BAB 36 [Unit Ke Sadaran diri]

85 11 0
                                    

"Gue tahu siapa yang harus bertanggung jawab soal ini! Harus gue kasih pelajaran, lo tunggu sini, Je!" Jingga yang terbaring lemah menahan lengan Fani agar tidak pergi. Gadis itu menggeleng pelan.

Eno yang duduk di kursi yang tak jauh dari mereka memilih berdiri dan berjalan menghampiri keduanya.

"Lo kenapa tolol gini, Je?" tanya Eno, pemuda itu bingung dengan tingkah Jingga yang lebih mementingkan seseorang yang bahkan tidak peduli dengannya.

"Lo salah, gue pinter." Mendengar itu Eno geleng-geleng kepala.

"Kalau lo pinter seharusnya lo tahu kan, ini hal konyol buat diri lo kesusahan?' Eno mencubit hidung gadis itu, membuat Jingga menghindar.

"Gue gak pernah ngerasa kesusahan kalau menyangkut soal Iqbal."

"Mata lo buta atau gimana? Berhenti, Je," paksa Fani. Gadis itu memegang lengan Jingga dan menghentak-hentakkannya pelan supaya Jingga sadar bahwa semua perjuangannya akan sia-sia.

"Gak akan. Gue cinta sama Iqbal, sampai kapan pun itu. Gak akan ada sesuatu apapun yang buat Iqbal kesusahan selain gue!" Jingga menggeser posisi tidurnya menjadi duduk dan bersanggah pada dinding.

"Halah, lo tau gak sih, definisi sebenernya cinta, Je?" tanya Fani.

"Tau, bahkan gue lebih tau dari lo. Cinta itu sebuah ketulusan, keikhlasan dan kesabaran, gue bisa nunggu seumur hidup gue biar Iqbal suka sama gue. Gue bahkan rela ditinggalinya ribuan kali, asal sesekali Iqbal balik ke gue, hahaha." Tawa Jingga meledak, gadis itu tertawa sedikit miris dengan hidupnya, membuatnya lupa dengan tubuh lemasnya.

Eno dan Fani saling menoleh, keduanya sudah benar-benar lelah harus melakukan apa lagi supaya Jingga berhenti dengan drama cintanya yang konyol itu. Mau bagaimana pun gadis itu tidak akan bisa meluluhkan hati Iqbal yang sekeras batu itu.

"Gue gak bisa ngerti lagi, terserah lo."

Fani mengambil segelas air dan memberikannya pada Jingga, lalu diterima hangat oleh gadis itu untuk ia minum.

"Makasih, Fani. Makasih juga buat lo Eno, entah gimana lagi kalau lo berdua gak bantu gue tadi, mungkin jadi ikan asin." Jingga terkekeh.

"Gue seneng sama lo, No. Mau lo sedeket apapun sama Iqbal, lo gak perhitungan soal bantu gue."

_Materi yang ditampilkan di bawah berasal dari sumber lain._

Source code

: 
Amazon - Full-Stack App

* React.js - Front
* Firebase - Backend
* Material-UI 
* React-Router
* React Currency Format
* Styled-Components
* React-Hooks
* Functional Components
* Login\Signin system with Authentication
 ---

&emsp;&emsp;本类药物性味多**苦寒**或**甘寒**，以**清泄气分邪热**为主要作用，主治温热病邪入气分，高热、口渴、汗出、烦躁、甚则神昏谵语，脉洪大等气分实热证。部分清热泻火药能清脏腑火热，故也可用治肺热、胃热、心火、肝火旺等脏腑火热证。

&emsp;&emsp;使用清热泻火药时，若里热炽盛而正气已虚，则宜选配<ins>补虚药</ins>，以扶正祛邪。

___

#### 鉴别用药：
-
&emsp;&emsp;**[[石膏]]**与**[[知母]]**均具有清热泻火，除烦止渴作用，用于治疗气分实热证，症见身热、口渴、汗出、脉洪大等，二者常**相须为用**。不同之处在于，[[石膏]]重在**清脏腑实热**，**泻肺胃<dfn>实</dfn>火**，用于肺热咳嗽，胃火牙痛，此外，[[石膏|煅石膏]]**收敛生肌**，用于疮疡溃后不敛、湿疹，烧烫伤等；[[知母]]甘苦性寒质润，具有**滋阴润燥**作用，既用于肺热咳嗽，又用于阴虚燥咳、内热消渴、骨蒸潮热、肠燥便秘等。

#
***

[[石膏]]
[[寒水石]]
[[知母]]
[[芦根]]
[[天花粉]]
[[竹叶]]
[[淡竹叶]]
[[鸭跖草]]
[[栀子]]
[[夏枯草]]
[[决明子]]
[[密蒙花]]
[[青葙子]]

Eno melupakan kegilaan Jingga dan memilih terkekeh pelan. "Gue belajar dari Iqbal, mau seenggak suka atau sesuka apapun sama seseorang lo harus punya jiwa kemanusiaan dan kalau ada yang janggal di hati, lo harus ingat lo bantu dia, karena kemanusiaan. Itu alasan biar lo gak jadi manusia egois."

Jingga terdiam, mencerna kalimat Eno barusan, sedangkan Fani beralih fokus pada ponselnya.

"Artinya-"

"Karin ngepost Iqbal di-feed Instagramnya." Fani menunjuk foto tersebut pada Jingga.

Jingga langsung melihat foto yang ditunjuk oleh Fani dengan cepat, gadis itu mengamati dengan baik foto tersebut.

"Ini waktu liburan semester kemarin?"

Fani mengangkat kedua bahunya. "Kelihatannya, sih."

"Karin beruntung, ya." Jingga terkekeh, gadis itu melihat keduanya sedang tersenyum dan saling memeluk dengan penuh sayang.

"Gak juga, sih," sahut Fani. "Lo lebih beruntung, karena Tuhan baik menyelamatkan lo dari rasa sakit."

"Deket dia atau jauh dari dia, tetep sakit, Fan."

"Gak ada waktu sad-sad, gue nyesel pamerin ini."

Jingga tertawa kecil. "Ah, lo mah! Gara-gara lo gue galau ini."